_What to produce_
Print every line of the data below verbatim, with no changes.
____________________
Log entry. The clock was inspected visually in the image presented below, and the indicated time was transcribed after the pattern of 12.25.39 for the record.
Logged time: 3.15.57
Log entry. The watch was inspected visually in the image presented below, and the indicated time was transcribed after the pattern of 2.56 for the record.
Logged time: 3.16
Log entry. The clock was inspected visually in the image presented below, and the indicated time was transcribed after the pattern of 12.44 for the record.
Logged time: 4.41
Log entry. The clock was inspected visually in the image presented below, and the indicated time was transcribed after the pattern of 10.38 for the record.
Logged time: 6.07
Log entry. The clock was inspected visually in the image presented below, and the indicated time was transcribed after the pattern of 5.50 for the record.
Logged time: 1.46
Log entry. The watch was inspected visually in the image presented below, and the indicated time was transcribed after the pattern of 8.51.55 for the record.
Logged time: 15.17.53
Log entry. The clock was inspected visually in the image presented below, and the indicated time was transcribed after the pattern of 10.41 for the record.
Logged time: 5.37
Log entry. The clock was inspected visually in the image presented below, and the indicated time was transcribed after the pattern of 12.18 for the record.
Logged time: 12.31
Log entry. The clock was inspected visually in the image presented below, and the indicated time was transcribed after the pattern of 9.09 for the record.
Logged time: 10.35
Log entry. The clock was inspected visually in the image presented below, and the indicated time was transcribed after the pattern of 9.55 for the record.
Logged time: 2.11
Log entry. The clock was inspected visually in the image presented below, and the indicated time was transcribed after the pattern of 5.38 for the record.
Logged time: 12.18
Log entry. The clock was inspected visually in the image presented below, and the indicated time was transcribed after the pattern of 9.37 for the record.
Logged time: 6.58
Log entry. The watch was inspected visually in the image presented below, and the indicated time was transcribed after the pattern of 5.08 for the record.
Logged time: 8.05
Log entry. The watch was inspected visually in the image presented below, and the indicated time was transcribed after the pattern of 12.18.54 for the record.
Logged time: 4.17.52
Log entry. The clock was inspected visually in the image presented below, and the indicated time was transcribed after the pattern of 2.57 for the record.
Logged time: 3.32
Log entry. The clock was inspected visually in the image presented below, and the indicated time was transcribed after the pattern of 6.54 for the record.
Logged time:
____________________
_Answer to this problem_
Log entry. The clock was inspected visually in the image presented below, and the indicated time was transcribed after the pattern of 12.25.39 for the record.
Logged time: 3.15.57
Log entry. The watch was inspected visually in the image presented below, and the indicated time was transcribed after the pattern of 2.56 for the record.
Logged time: 3.16
Log entry. The clock was inspected visually in the image presented below, and the indicated time was transcribed after the pattern of 12.44 for the record.
Logged time: 4.41
Log entry. The clock was inspected visually in the image presented below, and the indicated time was transcribed after the pattern of 10.38 for the record.
Logged time: 6.07
Log entry. The clock was inspected visually in the image presented below, and the indicated time was transcribed after the pattern of 5.50 for the record.
Logged time: 1.46
Log entry. The watch was inspected visually in the image presented below, and the indicated time was transcribed after the pattern of 8.51.55 for the record.
Logged time: 15.17.53
Log entry. The clock was inspected visually in the image presented below, and the indicated time was transcribed after the pattern of 10.41 for the record.
Logged time: 5.37
Log entry. The clock was inspected visually in the image presented below, and the indicated time was transcribed after the pattern of 12.18 for the record.
Logged time: 12.31
Log entry. The clock was inspected visually in the image presented below, and the indicated time was transcribed after the pattern of 9.09 for the record.
Logged time: 10.35
Log entry. The clock was inspected visually in the image presented below, and the indicated time was transcribed after the pattern of 9.55 for the record.
Logged time: 2.11
Log entry. The clock was inspected visually in the image presented below, and the indicated time was transcribed after the pattern of 5.38 for the record.
Logged time: 12.18
Log entry. The clock was inspected visually in the image presented below, and the indicated time was transcribed after the pattern of 9.37 for the record.
Logged time: 6.58
Log entry. The watch was inspected visually in the image presented below, and the indicated time was transcribed after the pattern of 5.08 for the record.
Logged time: 8.05
Log entry. The watch was inspected visually in the image presented below, and the indicated time was transcribed after the pattern of 12.18.54 for the record.
Logged time: 4.17.52
Log entry. The clock was inspected visually in the image presented below, and the indicated time was transcribed after the pattern of 2.57 for the record.
Logged time: 3.32
Log entry. The clock was inspected visually in the image presented below, and the indicated time was transcribed after the pattern of 6.54 for the record.
Logged time:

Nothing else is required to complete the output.